— Exercices à faire —
- 1) Dans l'article sur le groupe Arras, reprenez le passage qui va de "Blick sait que" jusqu'à "du groupe immobilier." inclus, en substituant "acheteur" à "client".
- 2) Traduisez en anglais, s'il vous plaît, cette phrase de l'article sur le groupe Arras : « Désormais, la justice italienne s’intéresse de près à la société immobilière. »

— Extrait choisi —
De nombreux rêves immobiliers se sont définitivement envolés. Le groupe Arras a fait perdre de l’argent à plusieurs acheteurs de maisons, en Suisse comme à l’étranger. Séduits par la photo de carte postale idyllique mise en avant sur le site de cette agence immobilière italienne, ils ont cru investir dans de somptueuses résidences de vacances en Sardaigne, en Sicile ou dans les Pouilles. Mais ces promesses sont restées sans suite.

A la place des lotissements de vacances promis, ce sont souvent des ruines à l’abandon que l’on découvre. Désormais, la justice italienne s’intéresse de près à la société immobilière. Selon les informations de Blick, le parquet de Milan a demandé la mise en liquidation judiciaire du groupe Arras.

Les victimes se défendent

Que s’est-il passé? Ces derniers mois, Blick a révélé plusieurs cas de Suisses et Suissesses ayant payé pour une maison de vacances en Italie… sans jamais en voir la couleur. Parmi eux, la famille Costa*, originaire du canton de Zurich. En 2022, elle verse un acompte de 78'000 euros pour une villa en Sardaigne, censée être livrée en 2024. Deux ans plus tard, rien n’a bougé: la maison n'est toujours pas construite.

Le Suisse romand A. Meier* a lui aussi versé un acompte de 80'000 francs au groupe Arras, pour une résidence de vacances à La Maddalena, au nord-est de la Sardaigne. Les travaux devaient débuter en juin 2023 et s’achever fin 2024. Mais là encore, le projet est resté lettre morte.

Le boss de Bulgari floué

Blick sait que de nombreuses autres personnes sont concernées. Elles viennent des Pays-Bas, d’Allemagne… et bien sûr de Suisse. Parmi elles, un nom surprend: Jean-Christophe Babin, patron de la marque de luxe romaine Bulgari. L’éminent homme d’affaires suisse n’est pas seulement un client floué d’Enrico Arras, il a aussi été partenaire du groupe immobilier.

[Objets conservés d'une collection]
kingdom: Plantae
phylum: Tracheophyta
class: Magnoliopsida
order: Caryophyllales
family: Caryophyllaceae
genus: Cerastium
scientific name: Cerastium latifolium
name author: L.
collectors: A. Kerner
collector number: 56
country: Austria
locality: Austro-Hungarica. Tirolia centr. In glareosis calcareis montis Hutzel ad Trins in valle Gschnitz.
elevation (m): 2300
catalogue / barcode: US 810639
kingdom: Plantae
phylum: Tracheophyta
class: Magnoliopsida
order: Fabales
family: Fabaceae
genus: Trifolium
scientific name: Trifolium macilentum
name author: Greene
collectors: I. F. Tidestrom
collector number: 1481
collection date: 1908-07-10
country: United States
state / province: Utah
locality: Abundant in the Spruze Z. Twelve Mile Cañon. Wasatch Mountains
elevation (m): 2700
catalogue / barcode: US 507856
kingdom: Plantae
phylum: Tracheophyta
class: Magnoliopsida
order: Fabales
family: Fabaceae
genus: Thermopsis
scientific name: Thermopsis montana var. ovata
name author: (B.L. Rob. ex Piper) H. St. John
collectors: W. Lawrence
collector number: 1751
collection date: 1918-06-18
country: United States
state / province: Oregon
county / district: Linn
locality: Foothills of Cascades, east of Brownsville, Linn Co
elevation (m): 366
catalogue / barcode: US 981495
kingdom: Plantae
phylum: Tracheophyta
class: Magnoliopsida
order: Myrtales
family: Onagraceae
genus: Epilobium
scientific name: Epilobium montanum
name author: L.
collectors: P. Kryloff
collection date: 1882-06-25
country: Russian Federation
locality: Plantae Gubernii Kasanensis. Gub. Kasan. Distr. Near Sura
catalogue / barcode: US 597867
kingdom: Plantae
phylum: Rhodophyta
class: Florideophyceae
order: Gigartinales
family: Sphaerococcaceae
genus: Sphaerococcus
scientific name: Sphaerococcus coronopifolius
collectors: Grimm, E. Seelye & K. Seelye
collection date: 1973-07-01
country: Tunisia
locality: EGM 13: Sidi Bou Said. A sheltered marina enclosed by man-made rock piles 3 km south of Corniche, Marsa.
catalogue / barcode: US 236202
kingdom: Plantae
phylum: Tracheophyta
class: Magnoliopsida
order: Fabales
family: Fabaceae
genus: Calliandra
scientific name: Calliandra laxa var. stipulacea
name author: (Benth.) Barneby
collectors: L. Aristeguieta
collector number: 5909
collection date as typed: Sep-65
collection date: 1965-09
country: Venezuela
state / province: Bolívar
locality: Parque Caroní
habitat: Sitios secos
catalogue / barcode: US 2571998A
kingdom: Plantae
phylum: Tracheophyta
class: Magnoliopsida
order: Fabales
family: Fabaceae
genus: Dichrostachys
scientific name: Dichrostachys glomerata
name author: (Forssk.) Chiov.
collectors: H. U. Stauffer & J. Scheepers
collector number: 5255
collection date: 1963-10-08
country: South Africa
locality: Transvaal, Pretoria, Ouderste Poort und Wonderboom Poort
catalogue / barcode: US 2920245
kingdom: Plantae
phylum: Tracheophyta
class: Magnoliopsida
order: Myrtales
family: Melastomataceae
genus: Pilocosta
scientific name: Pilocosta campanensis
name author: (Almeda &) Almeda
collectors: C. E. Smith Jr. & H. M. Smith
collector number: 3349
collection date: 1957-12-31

— Résultats finaux —
- 1)
Blick sait que de nombreuses autres personnes sont concernées. Elles viennent des Pays-Bas, d’Allemagne… et bien sûr de Suisse. Parmi elles, un nom surprend: Jean-Christophe Babin, patron de la marque de luxe romaine Bulgari. L’éminent homme d’affaires suisse n’est pas seulement un acheteur floué d’Enrico Arras, il a aussi été partenaire du groupe immobilier.

- 2) The Italian judicial authorities are now taking a close interest in the real estate company.